Washington University Olin Business School dean Mahendra Gupta will step down from the position in June. During his decade-long tenure as dean, the school expanded its focus on entrepreneurship, adding an undergraduate minor and MBA platform in entrepreneurship and expanding the school’s involvement with the local startup community.
Gupta will continue to teach and conduct research at the business school as a member of the accounting faculty. The university is conducting a national search for his replacement.
Three Washington University student-led teams were awarded a combined total of $5,000 from the Boeing Patent Challenge. More than 30 multi-disciplinary teams participated in the contest, which tasked students with building venture concepts based on existing patents owned by the aerospace giant.
The first-place team won $2,500 for its application of Boeing’s hyperspectral imaging technology to identify cancer cells in real-time. The second and third place teams received $1,500 and $1,000 prizes, respectively. The challenge is a joint project of the university’s Skandalaris Center for Interdisciplinary Innovation and Entrepreneurship and Boeing Phantom Works Ventures.
Sparo Labs Raises $450k Following Successful Crowdfunding Campaign
St. Louis medical device startup Sparo Labs raised more than $450,000 from investors this month, according to a Securities and Exchange Commission filing. Sparo Labs is the creator of Wing, a pocket-size device and app that measures lung function and could help asthmatics manage the disease.
The company also raised $54,155 on crowdfunding website Indiegogo in November.
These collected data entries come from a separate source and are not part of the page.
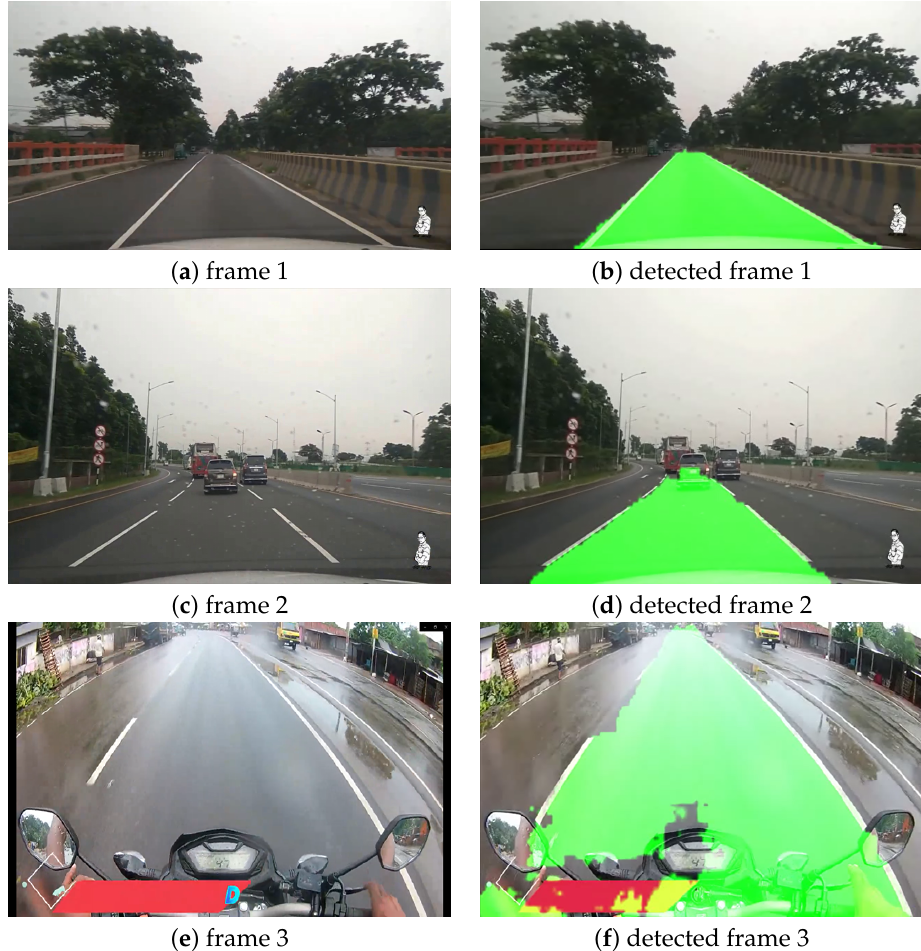
Figure 7. Visualization of lane detection in rainy weather condition. Night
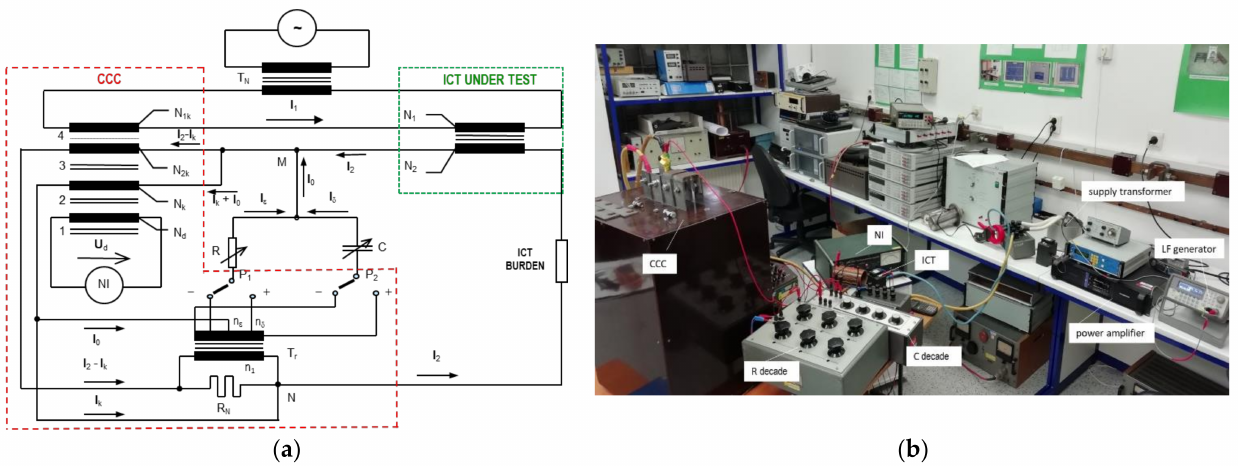
Figure 3. Block diagram ( a ) and picture ( b ) of the generation and measurement setup for inductive CT characterization with CMI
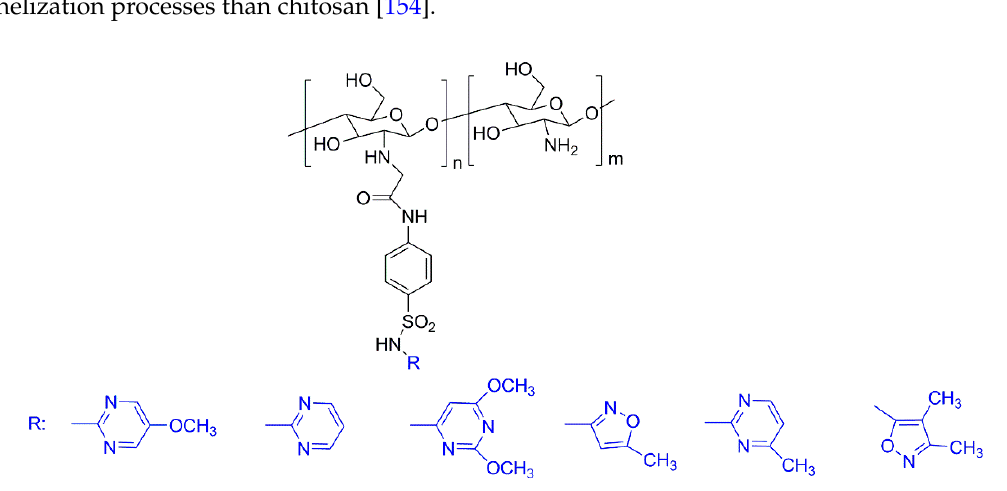
Figure 9. Structure of TMC.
Sparo Labs, which got its start at Washington University, hopes to receive regulatory approval from the Food and Drug Administration this year so it can begin selling the device commercially.
Nanopore Diagnostics Raises $600k From the MTC
St. Louis-based Nanopore Diagnostics has raised almost $600,000 from a group of investors led by the Missouri Technology Corporation. The company is developing a device to help doctors detect bacterial infections within 30 minutes. The money will be used to fund clinical work to validate Nanopore’s proof of principle.
Venture capital investments in Missouri companies increased by 51 percent in 2015 over 2014, according to the MoneyTree Report, published by PricewaterhouseCoopers and National Venture Capital Association. Investments in 2015 amounted to more than $257 million, the highest single-year total since 2001, as reported by the St. Louis Business Journal.